Transaction fees are expressed in satoshis per byte of transaction data. If you check websites with BTC transaction fee charts, you will find that the fees range from a few satoshis per byte to more than a 100 satoshis per byte. So, how is a trader supposed to know how high the fee for their transaction should be set?
BTC FEE ESSENTIALS
- Fees are an incentive for miners to add transactions to blocks.
- Fees are expressed in satoshis per byte of transaction data.
- Transactions with high-enough fees are processed without delay, which means they are processed with the next block.
- Transactions with lower fees are processed with delay. In rare cases, they are never validated and could be dropped from the mempool.
- As of writing this article, the lowest transaction fees revolve around 6-12 satoshis per byte.
- With the median transaction size being 225 bytes, this amounts to a median transaction fee of 1,350-2,700 satoshis per transaction.
Why do BTC transaction fees have to be paid?
Bitcoin’s block size caps at 1 MB, so each block in the Bitcoin blockchain can only hold just under 1 MB of transaction data (some space is reserved for block data). SegWit helps this restriction somewhat by creating some virtual space, but not enough to eliminate block size limitations entirely. During a busy period, not all transactions from the mempool can make it into the next block. To incentivize miners to include your transaction in the blockchain, the fee you decide upon should be on par with those set by other transactors, or even outcompete them by offering a higher fee.

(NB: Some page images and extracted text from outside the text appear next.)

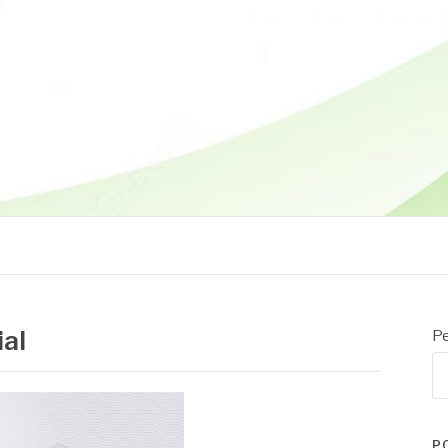
ial
Pe
P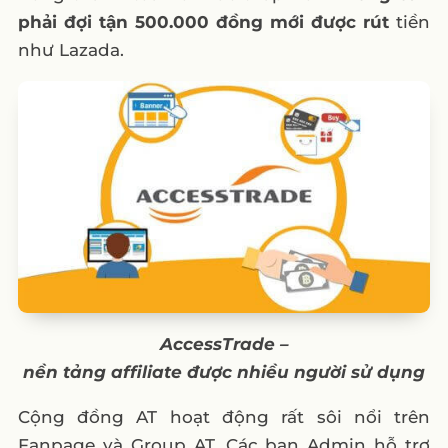
phải đợi tận 500.000 đồng mới được rút
tiền
như Lazada.
AccessTrade
–
nền
tảng
affiliate
được
nhiều
người
sử
dụng
Cộng đồng AT hoạt động rất sôi nổi trên
Fanpage và Group AT. Các bạn Admin hỗ trợ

The link between fees and delays
For certain transactors, knowing that their transaction will be processed at a certain point in the future is not enough. Instead, they want their transaction to be included in the very next block. This means that their transaction will be processed without delay. The only way to be sure that a transaction will be included in the next block is to set a fee that is higher than those set for other transactions in the mempool.
By contrast, it might be enough for a transactor who is in no rush to know that their transaction will eventually be processed. It does not necessarily have to be added to the next block. Instead, it can be included in two-blocks’ time or more. Sometimes, dozens or even hundreds of blocks will pass before a transaction is finally added to the blockchain. In theory, certain transactions could get stuck in the mempool indefinitely. Nevertheless, they are most often discarded when they have been queued for too long. This normally occurs after a transaction has been in the mempool for about two weeks.

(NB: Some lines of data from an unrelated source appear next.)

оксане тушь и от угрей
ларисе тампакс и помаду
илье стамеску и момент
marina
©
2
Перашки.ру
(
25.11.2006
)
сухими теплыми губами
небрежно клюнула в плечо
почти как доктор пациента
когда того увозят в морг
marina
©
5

The optimal fee values for BTC transactions
Nevertheless, this does not mean that a transactor must set the fee sky high for their transaction to eventually be added to the blockchain. In fact, fees can be set fairly low and the associated transactions will still make it through. If you do not know how high (or low) to set your fee, you can use websites like this one to find out what the current most frequent transaction fee values are.
As of writing this article, the cheapest and fastest transaction fee amounts to 6–12 satoshis per byte. Unless it is really urgent that a transaction be processed without delay, paying anything more than this, at the moment, is unnecessary and would be a waste of BTC. With the median transaction size at 225 bytes, the transaction fee, as of this article’s writing, adds up to a median of 1,350–2,700 satoshis per transaction.
When translated into USD, these fees only represent several USD cents per transaction. This means that, for the average trader, transacting in BTC is not as expensive as one might think (high-frequency trading is another matter).